L’ancien Premier ministre de Laurent Gbagbo, Pascal Affi Nguessan dont la candidature a été validée, dénonce le « caractère tyrannique du régime » de Ouattara. Quant à Mamadou Koulibaly, il parle de « putsch » et estime que le Conseil Constitutionnel s’est immolé par le droit pour Alassane Ouattara.

A propos du troisième mandat, l’opposition avait introduit des requêtes auprès du Conseil constitutionnel pour invalider la candidature d’Alassane Ouattara pour violation de la Constitution, mais sans surprise, elles furent rejetées. Ouattara est en roue libre pour prolonger son bail à la tête de la Côte d’Ivoire, étant entendu qu’« en Afrique on n’organise pas les élections pour les perdre ».

« Quand un président de la République viole la Constitution d’un pays, manque à sa parole et choisit lui-même ses adversaires, il est évident qu’il ne respectera pas le résultat des urnes », pense le confrère Serge Bilé.

En démocratie, la Cour constitutionnelle est l’organe de la Nation. « L’Afrique n’a pas besoin d’hommes forts, mais d’institutions fortes », déclarait Barack Obama lors de son discours d’Accra en 2009. Mais le pari est loin d’être gagné. Les institutions africaines sont aux antipodes des valeurs de crédibilité et de solidité que prône l’ancien président des Etats-Unis. Le Conseil Constitutionnel en Côte d’Ivoire en est la parfaite illustration. Les parjures et forfaitures de cette institution avaient mis le feu aux poudres.
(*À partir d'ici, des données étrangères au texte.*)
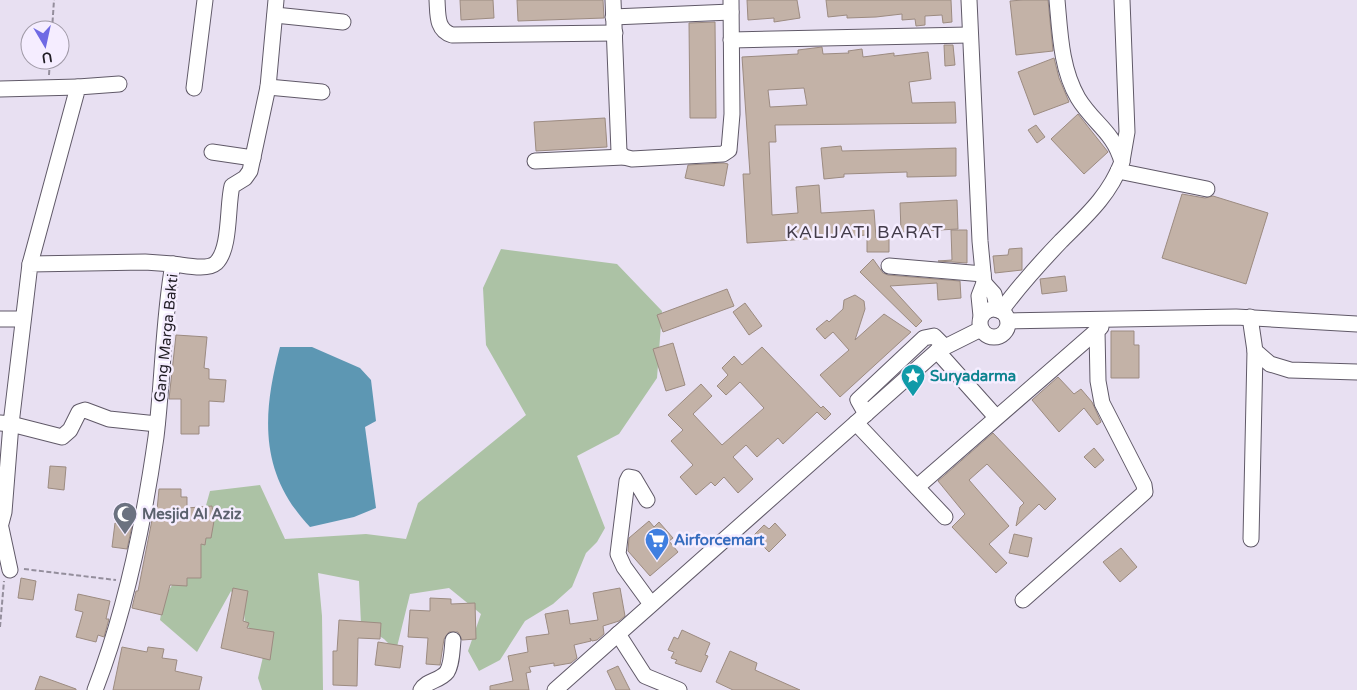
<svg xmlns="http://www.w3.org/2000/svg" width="1357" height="690" viewBox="0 0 1357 690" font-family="'Varela Round',sans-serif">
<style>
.green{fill:#acc2a5}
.water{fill:#5d97b3}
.building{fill:#c3b2a7;stroke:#9c8b81;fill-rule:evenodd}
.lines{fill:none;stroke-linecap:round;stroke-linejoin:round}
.minor-casing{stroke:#605968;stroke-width:17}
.path{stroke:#948e9c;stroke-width:2;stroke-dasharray:5 2.5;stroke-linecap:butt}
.minor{stroke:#fff;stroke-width:15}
.labels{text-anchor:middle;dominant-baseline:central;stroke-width:5;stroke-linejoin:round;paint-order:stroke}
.street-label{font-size:15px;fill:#201d24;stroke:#f5edff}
.culture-label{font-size:15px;font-weight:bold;fill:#0d838f;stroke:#f5edff;text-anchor:start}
.worship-label{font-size:15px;font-weight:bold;fill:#5b616d;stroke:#f5edff;text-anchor:start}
.shop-label{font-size:15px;font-weight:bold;fill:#366cbe;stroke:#f5edff;text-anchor:start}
.quarter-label{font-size:18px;letter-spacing:1px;fill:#433c4a;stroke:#f5edff}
</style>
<rect width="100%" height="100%" fill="#e8e0f2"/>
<polygon class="green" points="501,249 617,264 662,311 657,378 619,434 577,456 605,528 597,542 586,553 572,587 553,604 525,621 500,660 479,671 468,651 481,614 449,588 410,594 396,651 384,639 361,624 359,581 318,573 322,616 323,690 262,690 258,678 266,644 245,624 244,613 231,591 197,652 160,620 164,597 192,556 210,491 260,485 285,539 366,534 406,539 418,503 526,415 486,345 483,288"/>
<path class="water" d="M280,347h32l48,21 11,12 5,41 -11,6 11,81 -22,9 -44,10c-51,-54 -48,-112 -30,-180z"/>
<g class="building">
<polygon points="460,0 493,0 494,18 461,20"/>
<polygon points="517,0 603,0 604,18 518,21"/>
<polygon points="747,0 797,0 800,18 774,22 774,18 748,20"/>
<polygon points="826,0 951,0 952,22 943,23 942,15 925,16 925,25 916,26 915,19 902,20 902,14 876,17 847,18 847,15 828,17"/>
<polygon points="1023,0 1048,0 1053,51 1016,55 1010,1"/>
<polygon points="715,22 716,118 690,118 689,23"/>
<polygon points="944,45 953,45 955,65 945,66"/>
<path d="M822,47l1,7 26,-1 -1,-2 14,-2 1,8 31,-4v3l34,-4 3,27 -22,3 3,21 43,-1 1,21 -181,2 1,17h-7l3,73 26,-2 -2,-26 23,-2 2,28 53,-3 2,28h13v14h-22v-17l-120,8 -4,-69h7l-8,-117 56,-3v-4zM804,88l3,17 -37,2 -2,-17z"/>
<polygon points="1054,58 1059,78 1069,102 1034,115 1018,72"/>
<polygon points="1078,114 1108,152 1084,174 1051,139"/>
<polygon points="605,118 607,147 536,151 534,122"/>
<polygon points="1036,125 1045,137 1037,143 1028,130"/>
<polygon points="841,146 842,151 956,148 956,176 907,177 907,172 844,174 844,177 824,179 821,148"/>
<polygon points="724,163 728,164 724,186 685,178 688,165"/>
<polygon points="1182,194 1205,198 1213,196 1268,213 1246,284 1162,258"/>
<polygon points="957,200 958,229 901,232 900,203"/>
<polygon points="951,230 967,230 967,263 938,261 952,260"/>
<polygon points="1022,248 1022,270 995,273 993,256 1008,255 1009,249"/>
<polygon points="873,259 883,273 888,275 960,281 961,298 938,300 937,283 890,286 922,321 916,327 860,272"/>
<polygon points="1065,276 1067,291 1042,294 1040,279"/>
<polygon points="727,289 734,306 663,332 657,315"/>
<polygon points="855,295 864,301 865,309 855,340 884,314 911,332 840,397 820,375 849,350 833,332 825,339 816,329 827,320 829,322 843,309 844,300"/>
<polygon points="745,303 762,326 749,335 733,312"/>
<polygon points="1111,331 1134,331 1134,345 1139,345 1139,378 1111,378"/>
<polygon points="176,335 207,337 204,368 209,369 209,379 226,380 224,402 209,401 209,426 199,426 199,434 181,434 181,399 169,399"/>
<polygon points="673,343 685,385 666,391 653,349"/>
<polygon points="762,347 821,408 823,406 831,414 825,420 817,412 783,444 778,438 757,457 746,445 733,457 753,479 738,493 724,477 715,486 711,482 696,495 680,477 693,465 671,441 683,430 668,415 701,384 712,396 693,414 722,445 764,408 740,382 726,395 717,386 728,375 722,368 734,356 742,365"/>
<polygon points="1058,377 1074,394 1081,389 1092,402 1101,422 1097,425 1084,408 1059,432 1032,400"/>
<polygon points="993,433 1056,499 1045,510 1039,504 1016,526 1020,507 1024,503 987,464 969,480 1009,526 989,544 1007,563 996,573 952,527 965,514 938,481"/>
<polygon points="1094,448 1104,460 1095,468 1084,457"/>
<polygon points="50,466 66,467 64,490 48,488"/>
<polygon points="159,489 181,489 181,497 187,497 187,508 212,506 214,521 211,538 206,538 205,545 201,544 201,578 187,578 187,586 170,585 162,615 132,608 136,591 138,591 152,520 156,521"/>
<polygon points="649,521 654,527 659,522 673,538 669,541 678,552 650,576 628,551 629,538"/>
<polygon points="115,523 132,526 127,549 112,547"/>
<polygon points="775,523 786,535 769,552 753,536 764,525 769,529"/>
<polygon points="1014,534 1032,538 1028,557 1009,553"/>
<polygon points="1121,548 1137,567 1120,582 1103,562"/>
<polygon points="21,578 36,581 33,600 18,598"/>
<polygon points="233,588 248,591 243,621 249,623 247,628 274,632 270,660 221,648"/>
<polygon points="620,588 625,616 619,621 603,626 604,634 597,640 592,641 590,638 591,641 574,645 577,658 571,663 554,666 554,663 529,667 531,672 526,673 529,690 490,690 490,686 513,681 508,656 528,652 526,637 549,634 545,614 568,610 570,624 598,620 593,593"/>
<polygon points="78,594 110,601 106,619 109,619 104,637 98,635 96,642 76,637 83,612 75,610"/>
<polygon points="430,598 451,599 451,604 475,603 476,639 462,640 458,632 449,632 444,639 440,665 426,664 428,638 408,637 410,610 430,611"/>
<polygon points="339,620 381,623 380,639 358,638 357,686 333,685 333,651 337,651"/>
<polygon points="682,630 710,643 705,655 708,656 701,672 675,663 677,660 671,658 674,652 668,650 674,637 678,639"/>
<polygon points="378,642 403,646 400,668 375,665"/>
<polygon points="122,647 147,652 148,647 164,649 162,658 177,660 175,671 202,677 199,690 113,690"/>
<polygon points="730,651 757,663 755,670 800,690 733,690 716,682"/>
<polygon points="618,666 630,690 616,690 607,671"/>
<polygon points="40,676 76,689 76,690 35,690"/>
</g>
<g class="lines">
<defs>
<g id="minor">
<path d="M437,0c1,14 -1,30 15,35l163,-2"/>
<polyline points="613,0 619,152 624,157 632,159 723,154 729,150 732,114 731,0"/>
<polyline points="969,0 980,241 984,283 979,296 981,316"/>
<polyline points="275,15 343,22"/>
<polyline points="613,17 731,12"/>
<polyline points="731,40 969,35"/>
<polyline points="268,87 322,92"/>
<polyline points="194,88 205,0"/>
<polyline points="0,89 78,87"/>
<polyline points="212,152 253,158"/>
<polyline points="535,161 624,157"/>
<polyline points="1122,161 1127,132 1122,0"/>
<polyline points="1118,171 1207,189"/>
<polyline points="30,264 78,87 119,84"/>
<path d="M173,264c11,1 34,7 43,-1 15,-14 11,-58 16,-77l13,-8 5,-7 18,-84 8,-87"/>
<polyline points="889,266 983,274"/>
<polyline points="984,283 994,294 998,310"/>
<circle cx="994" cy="323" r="14"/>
<path d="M1001,311c18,-25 39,-48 60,-70 25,-25 48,-45 61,-79 -8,-30 -29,-39 -44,-64 -17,-29 -18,-65 -21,-98"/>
<polyline points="1250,317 1255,351 1270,364 1290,370 1357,372"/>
<polyline points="0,319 22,319"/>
<polyline points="1008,321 1236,317 1357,324"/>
<polyline points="937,351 996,417"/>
<polyline points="866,414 858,400 924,338 934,336 944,346"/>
<path d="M0,423l11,1 19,-160 115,-2 28,2c-10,56 -10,115 -17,173 -12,85 -30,173 -61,253"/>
<polyline points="856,423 945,517"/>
<polyline points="917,487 1101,327"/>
<polyline points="647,500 634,478 629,477 627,481 618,554 624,567 651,604"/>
<polyline points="0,527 4,512 11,424 62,437 70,430 79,412 85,410 109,419 157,424"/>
<polyline points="1,528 10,570"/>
<polyline points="1251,539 1255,351"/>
<polyline points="1023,600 1145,492 1144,485 1102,403 1098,381 1097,331"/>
<polyline points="618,634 645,676 679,690"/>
<path d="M421,690c6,-10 19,-9 26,-18 5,-8 5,-22 6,-32"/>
<polyline points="555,690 937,351 981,329"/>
</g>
</defs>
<use href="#minor" class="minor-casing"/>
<g class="path">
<polyline points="52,30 54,0"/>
<polyline points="49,75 50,60"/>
<polyline points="24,569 116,580"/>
<polyline points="0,627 4,581"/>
</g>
<use href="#minor" class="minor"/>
</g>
<defs>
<symbol id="sight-pin" viewBox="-11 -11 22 30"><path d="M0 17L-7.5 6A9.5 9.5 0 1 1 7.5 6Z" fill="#0f9aa8" stroke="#f5edff"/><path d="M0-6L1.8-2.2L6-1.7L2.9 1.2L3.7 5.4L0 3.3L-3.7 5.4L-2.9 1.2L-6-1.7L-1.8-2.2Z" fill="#fff"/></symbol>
<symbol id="mosque-pin" viewBox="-11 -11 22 30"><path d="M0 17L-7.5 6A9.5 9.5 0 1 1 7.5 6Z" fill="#6b7280" stroke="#f5edff"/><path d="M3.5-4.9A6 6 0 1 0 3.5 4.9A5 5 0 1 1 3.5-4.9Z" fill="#fff"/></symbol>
<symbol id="supermarket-pin" viewBox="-11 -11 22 30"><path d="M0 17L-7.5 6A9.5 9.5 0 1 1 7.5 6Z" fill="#3f7fe0" stroke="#f5edff"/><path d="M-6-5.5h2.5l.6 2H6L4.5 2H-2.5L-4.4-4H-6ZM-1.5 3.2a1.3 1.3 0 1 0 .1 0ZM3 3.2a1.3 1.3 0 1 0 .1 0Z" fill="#fff"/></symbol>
</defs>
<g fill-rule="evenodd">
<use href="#sight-pin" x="899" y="362" width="28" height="38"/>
<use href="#mosque-pin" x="111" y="500" width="28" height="38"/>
<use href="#supermarket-pin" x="643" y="526" width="28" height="38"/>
</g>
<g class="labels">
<g class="street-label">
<text transform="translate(166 338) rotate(-84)">Gang Marga Bakti</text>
</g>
<g class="culture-label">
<text x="930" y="376">Suryadarma</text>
</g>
<g class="worship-label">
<text x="142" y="514">Mesjid Al Aziz</text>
</g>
<g class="shop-label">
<text x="674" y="540">Airforcemart</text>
</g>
<g class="quarter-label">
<text x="865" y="232">KALIJATI BARAT</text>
</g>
</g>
<g transform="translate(45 45) rotate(171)"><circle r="24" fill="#f5edff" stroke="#a09aa7"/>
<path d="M0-4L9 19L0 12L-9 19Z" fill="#6f6ae4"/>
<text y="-8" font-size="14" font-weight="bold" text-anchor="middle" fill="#201d24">U</text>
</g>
</svg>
En 2010, cette juridiction avait proclamé et Laurent Gbagbo et Alassane Ouattara « président » de Côte d’Ivoire.  D’abord, le président du Conseil constitutionnel d’alors, Paul Yao N’Dré avait invalidé les chiffres provisoires communiqués par la Commission électorale indépendante (CEI) qui créditaient Alassane Ouattara de 54,1% contre 45,9% au président sortant Laurent Gbagbo, la CEI les ayant annoncés après l’expiration du délai de trois jours prévu par le code électoral. Il proclama Laurent Gbagbo vainqueur de la présidentiel après avoir annulé les votes dans sept départements du nord sous contrôle des ex-Forces Nouvelles. Et après l’arrestation de Laurent Gbagbo en avril 2011, le même Conseil constitutionnel avala son chapeau et proclama officiellement Alassane Ouattara président de la Côte d’Ivoire.

10 ans après, le Conseil constitutionnel n’a toujours pas fait sa mue. Il est toujours dans le mauvais rôle. Les mêmes causes produisant les mêmes effets, il ne serait pas étonnant que la situation dégénère dans le pays.